A lo largo de las últimas semanas, hemos leído en incontables lugares la frase “todo irá bien”, una forma de darnos ánimos en un momento en el que nos hacen mucha falta. Naturalmente, todo el mundo desea que todo vaya bien y tendemos a asociar a este pensamiento otra frase supuestamente reconfortante: “todo volverá a ser como antes”. Pero, creo que todo irá bien si no todo vuelve a ser como antes.
Podría hablar de todas esas personas que ya sufrían antes de la llegada del coronavirus, para las que eso de que todo vuelva a ser como antes no es, precisamente, un horizonte alentador. Pero hoy quiero hablaros de nuestra sociedad desde una perspectiva más amplia, para darnos cuenta de que, en ciertos casos, es mejor no volver a ser como antes.

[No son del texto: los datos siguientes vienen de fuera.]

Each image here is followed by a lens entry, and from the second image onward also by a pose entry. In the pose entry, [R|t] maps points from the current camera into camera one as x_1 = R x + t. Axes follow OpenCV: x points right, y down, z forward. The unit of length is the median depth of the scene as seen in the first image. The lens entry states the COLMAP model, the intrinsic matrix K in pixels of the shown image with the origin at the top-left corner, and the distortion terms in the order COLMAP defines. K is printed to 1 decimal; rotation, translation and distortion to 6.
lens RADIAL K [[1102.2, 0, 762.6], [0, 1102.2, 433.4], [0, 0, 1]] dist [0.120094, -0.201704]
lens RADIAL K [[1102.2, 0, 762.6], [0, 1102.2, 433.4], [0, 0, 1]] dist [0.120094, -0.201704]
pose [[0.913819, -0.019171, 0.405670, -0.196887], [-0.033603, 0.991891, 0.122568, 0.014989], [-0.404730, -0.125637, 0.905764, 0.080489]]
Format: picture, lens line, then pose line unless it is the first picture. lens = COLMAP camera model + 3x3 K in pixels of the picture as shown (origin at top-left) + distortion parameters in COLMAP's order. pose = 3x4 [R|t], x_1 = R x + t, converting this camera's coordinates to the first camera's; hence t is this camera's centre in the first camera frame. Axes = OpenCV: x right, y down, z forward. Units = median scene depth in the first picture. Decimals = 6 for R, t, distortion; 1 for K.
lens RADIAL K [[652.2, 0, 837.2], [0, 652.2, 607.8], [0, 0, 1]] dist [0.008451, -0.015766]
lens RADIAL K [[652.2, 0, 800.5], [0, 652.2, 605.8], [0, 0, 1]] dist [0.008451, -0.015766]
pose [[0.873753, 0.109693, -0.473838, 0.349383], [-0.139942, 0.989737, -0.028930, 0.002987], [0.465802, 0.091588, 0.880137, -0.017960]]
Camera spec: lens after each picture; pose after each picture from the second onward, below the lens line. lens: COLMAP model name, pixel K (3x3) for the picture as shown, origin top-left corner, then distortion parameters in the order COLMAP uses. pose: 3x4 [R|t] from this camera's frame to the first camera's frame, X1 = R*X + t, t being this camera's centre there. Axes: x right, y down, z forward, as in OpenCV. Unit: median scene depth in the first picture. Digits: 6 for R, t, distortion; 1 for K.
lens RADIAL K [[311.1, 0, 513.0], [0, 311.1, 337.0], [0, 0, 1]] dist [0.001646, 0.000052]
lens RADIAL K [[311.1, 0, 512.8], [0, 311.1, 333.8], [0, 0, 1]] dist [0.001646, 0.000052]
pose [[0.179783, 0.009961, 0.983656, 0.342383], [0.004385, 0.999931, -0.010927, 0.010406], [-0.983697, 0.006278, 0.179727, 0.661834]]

Es urgente recuperar el empleo destruido, pero no volver a la precariedad laboral que caracteriza a nuestro modelo económico. Sí quiero unos empleos con derechos, unos empleos robustos que permitan a las personas vivir, y resistan ante un momento de dificultad, en lugar de depender de un raquítico contrato temporal que no ofrece garantía alguna.
No quiero volver a una sociedad que consume de forma ilimitada y compulsiva, como si los recursos del planeta fueran infinitos, y sin hacerse preguntas sobre el origen de los bienes que se adquieren. Frente a eso, quiero una sociedad que consuma de manera responsable, teniendo en cuenta la realidad medioambiental de los territorios y atendiendo las necesidades de las personas, ya sean las que producen o las que compran.
No quiero volver a una sociedad individualista, en la que las personas quedan indiferentes ante el sufrimiento de los demás y satisfacen sus necesidades a costa del resto, sino que quiero un país solidario, que valora lo colectivo, las redes comunitarias, que vive en común, que cuida los barrios de las ciudades como esas segundas familias que, efectivamente, son en muchos casos.
No quiero volver a una economía competitiva y saqueadora, en la que hay que darse codazos -cuando no cuchilladas- para ser el primero y aniquilar al adversario, y donde se confunde limosna con ayuda. Sí quiero una economía basada en la cooperación, un modelo económico que tenga como fin último el bien común, y no el enriquecimiento de unos pocos a costa de muchas.
Tampoco quiero volver a una sociedad machista que desde siempre ha invisibilizado las tareas de cuidados, esas tareas que de golpe nos han parecido tan básicas para la vida, porque realmente lo son. Tras años y años de gastos millonarios en armamentos, resulta que el enemigo número 1 es un virus que no podemos derrotar con bombas ni aviones militares de última generación, sino con la labor del personal sanitario, una labor de cuidados. Por ello, sí quiero una sociedad basada en la igualdad, en la que la esfera reproductiva tenga por fin el reconocimiento que se merece, como base de la existencia y el bienestar de las personas.
Si salimos de esta crisis es precisamente gracias a todos esos valores que son diametralmente opuestos a los “valores” del sistema capitalista que han imperado en nuestra sociedad. Tenemos que aprovechar esta crisis, no para reconstruir el mismo sistema, sino otro más justo.
Si continuamos en el mismo modelo capitalista, se seguirán agudizando las desigualdades y seremos una sociedad cada vez más débil, más pobre, más enferma, más egoísta y menos preparada para afrontar los desafíos económicos, sociales, ambientales…, y unos cuantos de ellos ya están aquí. El capitalismo y el machismo son pandemias que nos golpean desde hace años: tan solo nos faltan las vacunas adecuadas.